:: Task prompt ::
Search the records for "lines". Report every line where it occurs.

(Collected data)
== == ==

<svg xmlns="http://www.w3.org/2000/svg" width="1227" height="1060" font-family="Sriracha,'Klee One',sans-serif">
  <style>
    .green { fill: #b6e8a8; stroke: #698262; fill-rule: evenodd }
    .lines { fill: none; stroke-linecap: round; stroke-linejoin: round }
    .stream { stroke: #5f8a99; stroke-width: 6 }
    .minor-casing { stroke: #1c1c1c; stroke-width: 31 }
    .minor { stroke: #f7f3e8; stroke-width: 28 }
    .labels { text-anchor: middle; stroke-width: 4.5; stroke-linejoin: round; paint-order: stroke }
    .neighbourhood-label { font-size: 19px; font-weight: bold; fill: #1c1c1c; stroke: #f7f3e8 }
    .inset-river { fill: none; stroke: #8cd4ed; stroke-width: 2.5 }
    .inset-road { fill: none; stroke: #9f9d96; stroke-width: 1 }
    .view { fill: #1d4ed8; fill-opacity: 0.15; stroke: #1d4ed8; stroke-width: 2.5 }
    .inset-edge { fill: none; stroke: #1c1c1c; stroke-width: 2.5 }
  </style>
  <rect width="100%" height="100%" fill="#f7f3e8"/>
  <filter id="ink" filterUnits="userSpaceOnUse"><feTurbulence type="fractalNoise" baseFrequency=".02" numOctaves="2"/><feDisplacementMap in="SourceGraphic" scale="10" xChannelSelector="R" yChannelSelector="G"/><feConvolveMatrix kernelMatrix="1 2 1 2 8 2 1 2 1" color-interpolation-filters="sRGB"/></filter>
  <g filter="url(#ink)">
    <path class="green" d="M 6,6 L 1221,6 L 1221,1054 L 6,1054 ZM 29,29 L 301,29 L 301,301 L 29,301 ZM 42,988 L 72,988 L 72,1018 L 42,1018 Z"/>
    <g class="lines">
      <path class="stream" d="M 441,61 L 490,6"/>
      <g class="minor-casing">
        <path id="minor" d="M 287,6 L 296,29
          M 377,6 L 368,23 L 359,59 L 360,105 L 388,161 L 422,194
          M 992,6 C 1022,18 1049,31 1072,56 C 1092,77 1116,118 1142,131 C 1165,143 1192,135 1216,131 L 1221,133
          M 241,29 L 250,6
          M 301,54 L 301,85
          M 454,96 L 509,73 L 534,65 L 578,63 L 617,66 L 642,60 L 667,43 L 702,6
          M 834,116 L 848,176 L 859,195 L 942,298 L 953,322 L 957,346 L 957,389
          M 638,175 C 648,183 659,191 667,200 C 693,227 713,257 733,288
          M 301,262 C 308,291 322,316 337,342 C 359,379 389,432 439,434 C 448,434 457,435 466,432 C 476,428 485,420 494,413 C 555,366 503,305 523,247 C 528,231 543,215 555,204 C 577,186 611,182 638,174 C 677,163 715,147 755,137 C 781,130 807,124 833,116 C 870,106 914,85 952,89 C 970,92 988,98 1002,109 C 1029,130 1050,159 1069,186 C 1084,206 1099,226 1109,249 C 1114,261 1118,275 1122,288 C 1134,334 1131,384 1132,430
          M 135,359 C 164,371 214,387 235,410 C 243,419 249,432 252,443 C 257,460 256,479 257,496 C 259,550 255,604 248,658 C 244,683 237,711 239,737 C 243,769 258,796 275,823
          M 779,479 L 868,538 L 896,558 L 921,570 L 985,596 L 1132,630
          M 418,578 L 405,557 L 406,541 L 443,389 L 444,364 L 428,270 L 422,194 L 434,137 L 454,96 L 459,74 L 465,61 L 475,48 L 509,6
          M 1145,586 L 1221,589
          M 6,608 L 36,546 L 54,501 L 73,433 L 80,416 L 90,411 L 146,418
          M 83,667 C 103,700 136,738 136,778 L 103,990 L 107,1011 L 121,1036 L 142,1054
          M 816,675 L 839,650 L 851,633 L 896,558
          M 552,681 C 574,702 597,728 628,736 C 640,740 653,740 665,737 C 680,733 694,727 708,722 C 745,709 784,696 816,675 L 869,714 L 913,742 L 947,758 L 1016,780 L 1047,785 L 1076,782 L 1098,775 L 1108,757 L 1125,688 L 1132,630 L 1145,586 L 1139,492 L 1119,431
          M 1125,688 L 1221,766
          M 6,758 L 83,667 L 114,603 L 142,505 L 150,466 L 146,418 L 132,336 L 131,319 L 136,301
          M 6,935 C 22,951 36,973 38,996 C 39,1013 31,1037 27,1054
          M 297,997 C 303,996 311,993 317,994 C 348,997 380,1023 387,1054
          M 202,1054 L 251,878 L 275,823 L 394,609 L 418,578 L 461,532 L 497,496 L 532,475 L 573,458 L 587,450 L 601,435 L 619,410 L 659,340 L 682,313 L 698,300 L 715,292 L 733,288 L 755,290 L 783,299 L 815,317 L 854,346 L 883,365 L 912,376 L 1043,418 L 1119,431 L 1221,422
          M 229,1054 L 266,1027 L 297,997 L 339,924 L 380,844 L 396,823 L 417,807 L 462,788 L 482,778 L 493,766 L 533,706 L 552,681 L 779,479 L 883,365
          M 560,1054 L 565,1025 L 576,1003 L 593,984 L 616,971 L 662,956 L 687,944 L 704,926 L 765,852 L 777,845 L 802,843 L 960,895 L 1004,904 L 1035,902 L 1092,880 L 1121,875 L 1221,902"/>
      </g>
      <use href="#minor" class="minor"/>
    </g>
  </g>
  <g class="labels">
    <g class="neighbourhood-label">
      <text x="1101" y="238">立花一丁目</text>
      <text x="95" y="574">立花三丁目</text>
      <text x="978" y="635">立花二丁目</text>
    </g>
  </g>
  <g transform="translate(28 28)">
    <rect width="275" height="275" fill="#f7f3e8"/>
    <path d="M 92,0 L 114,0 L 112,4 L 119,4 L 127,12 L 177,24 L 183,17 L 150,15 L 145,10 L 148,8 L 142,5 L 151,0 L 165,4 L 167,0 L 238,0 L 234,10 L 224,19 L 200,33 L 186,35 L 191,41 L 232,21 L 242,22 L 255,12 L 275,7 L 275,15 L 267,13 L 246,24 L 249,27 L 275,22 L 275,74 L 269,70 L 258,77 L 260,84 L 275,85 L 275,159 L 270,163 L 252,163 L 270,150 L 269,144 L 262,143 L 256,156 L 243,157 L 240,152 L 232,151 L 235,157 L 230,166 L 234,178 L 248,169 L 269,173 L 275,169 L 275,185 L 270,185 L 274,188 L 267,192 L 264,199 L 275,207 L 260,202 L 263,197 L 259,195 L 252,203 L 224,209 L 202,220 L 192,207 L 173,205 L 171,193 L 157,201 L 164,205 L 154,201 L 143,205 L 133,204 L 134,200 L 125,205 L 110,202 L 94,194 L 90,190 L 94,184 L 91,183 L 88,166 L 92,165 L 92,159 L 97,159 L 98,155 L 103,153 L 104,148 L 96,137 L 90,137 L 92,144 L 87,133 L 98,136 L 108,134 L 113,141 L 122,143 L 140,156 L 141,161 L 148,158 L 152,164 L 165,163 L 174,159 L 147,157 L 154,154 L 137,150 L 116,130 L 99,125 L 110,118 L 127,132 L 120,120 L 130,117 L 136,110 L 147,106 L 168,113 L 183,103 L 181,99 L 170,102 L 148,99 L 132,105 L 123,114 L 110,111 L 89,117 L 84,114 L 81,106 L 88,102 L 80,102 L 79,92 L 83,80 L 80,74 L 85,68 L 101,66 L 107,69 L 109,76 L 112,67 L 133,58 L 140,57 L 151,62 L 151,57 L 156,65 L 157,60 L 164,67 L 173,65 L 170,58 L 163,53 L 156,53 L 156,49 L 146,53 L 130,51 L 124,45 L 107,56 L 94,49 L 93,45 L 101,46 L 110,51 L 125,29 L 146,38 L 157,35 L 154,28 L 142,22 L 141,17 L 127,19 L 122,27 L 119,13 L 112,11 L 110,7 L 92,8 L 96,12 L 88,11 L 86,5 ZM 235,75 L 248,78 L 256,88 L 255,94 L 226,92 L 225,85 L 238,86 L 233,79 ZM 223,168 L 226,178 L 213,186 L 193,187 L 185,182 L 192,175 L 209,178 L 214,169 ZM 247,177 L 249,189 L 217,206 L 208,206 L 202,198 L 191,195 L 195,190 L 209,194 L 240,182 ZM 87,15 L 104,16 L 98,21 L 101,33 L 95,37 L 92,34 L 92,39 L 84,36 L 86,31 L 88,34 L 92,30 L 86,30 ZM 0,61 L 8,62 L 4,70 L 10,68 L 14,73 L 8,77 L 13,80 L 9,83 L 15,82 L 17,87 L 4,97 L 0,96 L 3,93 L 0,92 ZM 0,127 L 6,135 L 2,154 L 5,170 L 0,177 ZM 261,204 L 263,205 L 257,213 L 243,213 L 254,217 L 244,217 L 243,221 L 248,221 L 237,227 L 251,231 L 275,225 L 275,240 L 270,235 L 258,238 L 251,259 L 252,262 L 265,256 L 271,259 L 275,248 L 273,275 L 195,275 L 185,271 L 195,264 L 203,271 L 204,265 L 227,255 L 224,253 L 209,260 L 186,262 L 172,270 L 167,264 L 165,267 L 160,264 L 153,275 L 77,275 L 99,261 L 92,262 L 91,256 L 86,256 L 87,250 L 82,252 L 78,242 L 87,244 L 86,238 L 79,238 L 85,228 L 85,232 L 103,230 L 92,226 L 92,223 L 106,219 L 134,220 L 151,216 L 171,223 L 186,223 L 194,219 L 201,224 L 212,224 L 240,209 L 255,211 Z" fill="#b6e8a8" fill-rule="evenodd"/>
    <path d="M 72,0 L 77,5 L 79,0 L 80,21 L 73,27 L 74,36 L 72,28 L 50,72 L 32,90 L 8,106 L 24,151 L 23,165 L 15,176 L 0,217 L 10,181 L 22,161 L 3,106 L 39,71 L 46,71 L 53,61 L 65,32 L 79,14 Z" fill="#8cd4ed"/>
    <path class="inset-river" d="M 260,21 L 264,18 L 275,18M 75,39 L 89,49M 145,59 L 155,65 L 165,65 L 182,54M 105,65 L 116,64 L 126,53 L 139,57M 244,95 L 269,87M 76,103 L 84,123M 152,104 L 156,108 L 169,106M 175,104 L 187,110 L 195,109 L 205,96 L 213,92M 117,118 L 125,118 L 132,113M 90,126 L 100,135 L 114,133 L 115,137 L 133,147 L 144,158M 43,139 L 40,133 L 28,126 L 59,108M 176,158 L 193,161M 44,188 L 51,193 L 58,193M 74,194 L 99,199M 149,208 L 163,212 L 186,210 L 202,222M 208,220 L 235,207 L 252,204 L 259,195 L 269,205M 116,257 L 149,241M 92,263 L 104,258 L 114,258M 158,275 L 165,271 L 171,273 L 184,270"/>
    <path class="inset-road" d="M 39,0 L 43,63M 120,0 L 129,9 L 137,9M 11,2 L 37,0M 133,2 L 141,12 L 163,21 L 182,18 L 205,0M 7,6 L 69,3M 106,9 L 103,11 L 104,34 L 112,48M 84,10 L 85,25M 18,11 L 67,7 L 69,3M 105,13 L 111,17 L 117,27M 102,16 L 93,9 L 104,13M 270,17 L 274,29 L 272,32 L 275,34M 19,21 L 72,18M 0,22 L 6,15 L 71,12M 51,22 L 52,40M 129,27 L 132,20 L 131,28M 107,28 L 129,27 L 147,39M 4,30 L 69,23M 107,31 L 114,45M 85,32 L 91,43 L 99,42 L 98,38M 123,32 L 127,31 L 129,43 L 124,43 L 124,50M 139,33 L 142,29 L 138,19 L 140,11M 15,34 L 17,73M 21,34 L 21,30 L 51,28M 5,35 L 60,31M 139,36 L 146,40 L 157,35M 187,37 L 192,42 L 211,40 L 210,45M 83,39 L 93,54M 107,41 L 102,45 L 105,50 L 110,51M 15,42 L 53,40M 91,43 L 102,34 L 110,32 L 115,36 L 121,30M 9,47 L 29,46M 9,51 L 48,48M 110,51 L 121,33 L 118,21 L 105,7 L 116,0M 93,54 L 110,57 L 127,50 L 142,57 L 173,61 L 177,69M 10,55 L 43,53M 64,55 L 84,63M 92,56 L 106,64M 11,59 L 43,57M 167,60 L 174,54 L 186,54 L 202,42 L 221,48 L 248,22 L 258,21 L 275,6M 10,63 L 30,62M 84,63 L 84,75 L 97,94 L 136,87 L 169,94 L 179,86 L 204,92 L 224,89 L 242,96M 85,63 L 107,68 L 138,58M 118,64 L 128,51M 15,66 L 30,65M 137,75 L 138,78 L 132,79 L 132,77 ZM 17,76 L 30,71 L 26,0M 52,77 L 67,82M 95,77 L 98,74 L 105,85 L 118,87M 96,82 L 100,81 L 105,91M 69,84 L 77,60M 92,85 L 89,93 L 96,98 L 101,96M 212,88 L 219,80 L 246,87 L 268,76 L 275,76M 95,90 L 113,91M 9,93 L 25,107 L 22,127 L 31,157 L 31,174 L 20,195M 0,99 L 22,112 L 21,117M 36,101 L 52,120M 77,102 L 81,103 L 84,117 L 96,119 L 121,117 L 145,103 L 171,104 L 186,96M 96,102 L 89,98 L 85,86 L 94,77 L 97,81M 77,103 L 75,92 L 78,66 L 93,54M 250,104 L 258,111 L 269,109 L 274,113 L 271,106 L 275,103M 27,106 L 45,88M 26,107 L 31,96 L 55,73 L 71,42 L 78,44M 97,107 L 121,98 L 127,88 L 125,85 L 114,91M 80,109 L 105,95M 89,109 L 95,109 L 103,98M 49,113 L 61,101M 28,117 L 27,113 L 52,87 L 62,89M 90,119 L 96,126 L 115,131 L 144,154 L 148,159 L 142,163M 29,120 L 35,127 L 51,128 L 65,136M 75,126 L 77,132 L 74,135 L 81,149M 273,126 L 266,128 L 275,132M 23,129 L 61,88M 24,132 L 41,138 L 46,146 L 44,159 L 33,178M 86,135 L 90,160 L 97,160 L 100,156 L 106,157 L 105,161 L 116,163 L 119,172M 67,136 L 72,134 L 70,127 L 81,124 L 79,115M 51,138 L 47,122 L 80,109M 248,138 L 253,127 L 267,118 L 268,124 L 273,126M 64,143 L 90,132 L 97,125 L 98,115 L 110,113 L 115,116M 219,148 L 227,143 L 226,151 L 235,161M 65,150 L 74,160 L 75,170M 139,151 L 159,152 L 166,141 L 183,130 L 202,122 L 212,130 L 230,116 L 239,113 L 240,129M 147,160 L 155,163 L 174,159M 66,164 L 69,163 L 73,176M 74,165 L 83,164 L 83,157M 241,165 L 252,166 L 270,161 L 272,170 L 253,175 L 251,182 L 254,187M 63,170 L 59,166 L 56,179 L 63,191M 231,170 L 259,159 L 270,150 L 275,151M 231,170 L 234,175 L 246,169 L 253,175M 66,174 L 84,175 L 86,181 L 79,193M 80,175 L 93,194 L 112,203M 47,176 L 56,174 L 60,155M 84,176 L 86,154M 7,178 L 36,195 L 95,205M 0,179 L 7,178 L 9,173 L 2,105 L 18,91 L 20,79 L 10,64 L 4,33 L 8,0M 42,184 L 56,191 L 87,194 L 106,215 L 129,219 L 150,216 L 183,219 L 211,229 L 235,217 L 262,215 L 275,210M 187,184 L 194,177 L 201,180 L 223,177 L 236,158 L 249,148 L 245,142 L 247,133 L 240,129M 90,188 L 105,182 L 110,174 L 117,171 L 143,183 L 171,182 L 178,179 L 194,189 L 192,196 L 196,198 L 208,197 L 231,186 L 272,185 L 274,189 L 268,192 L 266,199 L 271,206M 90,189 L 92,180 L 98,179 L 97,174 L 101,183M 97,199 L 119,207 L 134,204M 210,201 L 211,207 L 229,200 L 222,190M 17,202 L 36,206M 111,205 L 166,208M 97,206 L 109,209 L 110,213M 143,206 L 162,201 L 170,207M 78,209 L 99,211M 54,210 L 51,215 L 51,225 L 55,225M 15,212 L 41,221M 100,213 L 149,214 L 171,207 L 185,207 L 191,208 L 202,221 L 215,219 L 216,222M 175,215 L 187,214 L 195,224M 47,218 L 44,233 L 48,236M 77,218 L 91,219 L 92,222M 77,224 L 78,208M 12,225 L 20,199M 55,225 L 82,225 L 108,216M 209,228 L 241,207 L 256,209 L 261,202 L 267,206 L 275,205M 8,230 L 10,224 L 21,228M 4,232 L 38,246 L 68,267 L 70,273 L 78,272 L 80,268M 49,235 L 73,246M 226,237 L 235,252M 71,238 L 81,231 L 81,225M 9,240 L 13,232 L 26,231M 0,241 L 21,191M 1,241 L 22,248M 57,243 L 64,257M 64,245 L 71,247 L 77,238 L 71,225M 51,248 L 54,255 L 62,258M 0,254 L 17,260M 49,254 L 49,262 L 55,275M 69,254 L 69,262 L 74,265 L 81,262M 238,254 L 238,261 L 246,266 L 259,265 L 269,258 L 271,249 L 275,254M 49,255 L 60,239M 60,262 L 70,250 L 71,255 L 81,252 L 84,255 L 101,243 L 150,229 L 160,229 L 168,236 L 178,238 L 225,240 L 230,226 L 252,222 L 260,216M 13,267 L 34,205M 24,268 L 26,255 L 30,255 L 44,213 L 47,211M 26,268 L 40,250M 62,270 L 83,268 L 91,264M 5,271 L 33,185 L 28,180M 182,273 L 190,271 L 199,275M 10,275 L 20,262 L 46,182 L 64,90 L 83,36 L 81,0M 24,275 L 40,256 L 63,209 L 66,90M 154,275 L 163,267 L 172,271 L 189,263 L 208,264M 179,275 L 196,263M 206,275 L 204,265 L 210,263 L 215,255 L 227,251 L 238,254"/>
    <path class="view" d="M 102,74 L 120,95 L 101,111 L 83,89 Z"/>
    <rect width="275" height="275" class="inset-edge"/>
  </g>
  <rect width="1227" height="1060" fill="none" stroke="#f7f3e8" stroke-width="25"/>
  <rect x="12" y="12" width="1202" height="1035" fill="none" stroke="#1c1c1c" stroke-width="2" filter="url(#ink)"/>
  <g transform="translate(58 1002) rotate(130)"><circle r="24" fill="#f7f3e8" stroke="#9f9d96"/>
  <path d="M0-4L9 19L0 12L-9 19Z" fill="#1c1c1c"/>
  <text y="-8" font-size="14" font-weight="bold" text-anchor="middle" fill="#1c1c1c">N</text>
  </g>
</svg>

== == ==

:: Response to the exercise ::
    .lines { fill: none; stroke-linecap: round; stroke-linejoin: round }
    <g class="lines">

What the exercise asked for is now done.